A grand jury in the USA has indicted five people allegedly involved with video download site NinjaVideo.net on conspiracy and copyright infringement charges, the US Department of Justice have announced.
The five people are charged with one count of conspiracy and five counts of criminal copyright infringement for their alleged participation in the site, which allowed visitors to download television programmes and movies still playing in theatres or not yet released, the DOJ said. NinjaVideo, which operated from February 2008 until law enforcement officials shut it down in June 2010, allegedly provided millions of visitors with infringing copies of movies and TV shows.
Owners make more than half a million dollars
The website offered many movies and TV shows free of charge, with visitors gaining access to a larger selection of movies, digital comic books and software for a "donation" of $25, the DOJ said revealed. Paying customers could request content to be included on NinjaVideo, according to the indictment.
The website also generated "significant" revenue through advertising, the DOJ said. The defendants allegedly collected more than $500,000 during the two-and-a-half-year life of the website.

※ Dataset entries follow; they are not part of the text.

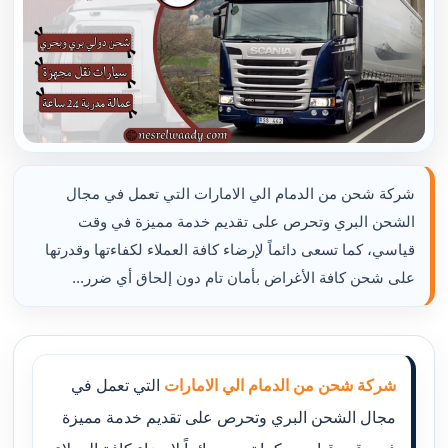
شركة شحن من الدمام الي الامارات التي تعمل في مجال
الشحن البري وتحرص على تقديم خدمة مميزة في وقت
قياسي، كما تسعى دائماً لإرضاء كافة العملاء لكفاءتها وقدرتها
على شحن كافة الأغراض بأمان تام دون إلحاق أي ضرر...
شركة شحن من الدمام الي الامارات
التي تعمل في
مجال الشحن البري وتحرص على تقديم خدمة مميزة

During the last week in June 2010, just before federal agents shut down the website, NinjaVideo transmitted more than 940,000 movies and TV shows to its customers.
Users watched unreleased material
An undercover agent from Homeland Security Investigations' National Intellectual Property Rights Coordination Center downloaded 44 movies from NinjaVideo between December 2009 and June 2010. One of the movies had not yet been released in US theatres, and 40 of the movies had been in theatres, but had not yet been released on DVD.

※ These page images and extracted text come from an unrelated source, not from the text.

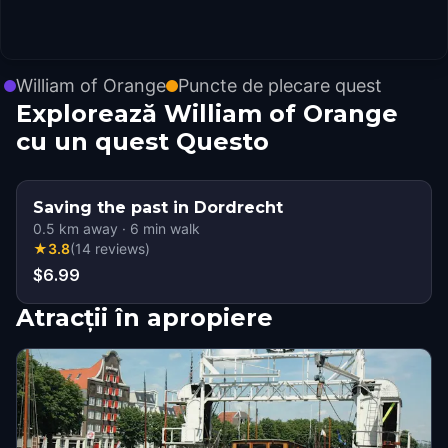
William of Orange
Puncte de plecare quest
Explorează William of Orange
cu un quest Questo
Saving the past in Dordrecht
0.5
km away
·
6
min walk
★
3.8
(
14
reviews
)
$6.99
Atracții în apropiere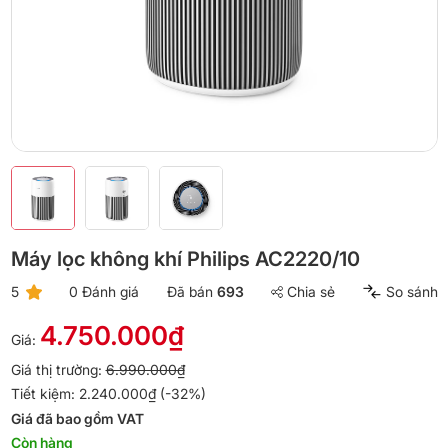
Máy lọc không khí Philips AC2220/10
5
0 Đánh giá
Đã bán
693
Chia sẻ
So sánh
4.750.000₫
Giá:
Giá thị trường:
6.990.000₫
Tiết kiệm: 2.240.000₫ (-32%)
Giá đã bao gồm VAT
Còn hàng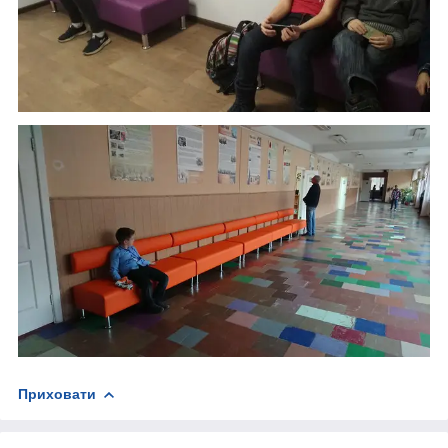
Приховати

The indictment, returned last week in US District Court for the Eastern District of Virginia, charges Hana Amal Beshara, 29, of North Brunswick, New Jersey, and Matthew David Howard Smith, 23, of Raleigh, North Carolina, identified in the indictment as founders and administrators of NinjaVideo. Also charged were Joshua David Evans, 34, of North Bend, Washington, and Zoi Mertzanis, 36, a resident of Greece, alleged to be two of the most active uploaders of material to the site, and Jeremy Lynn Andrew, 33, of Eugene, Oregon, the alleged head of security for the website.
The defendants are scheduled to be arraigned on September 16.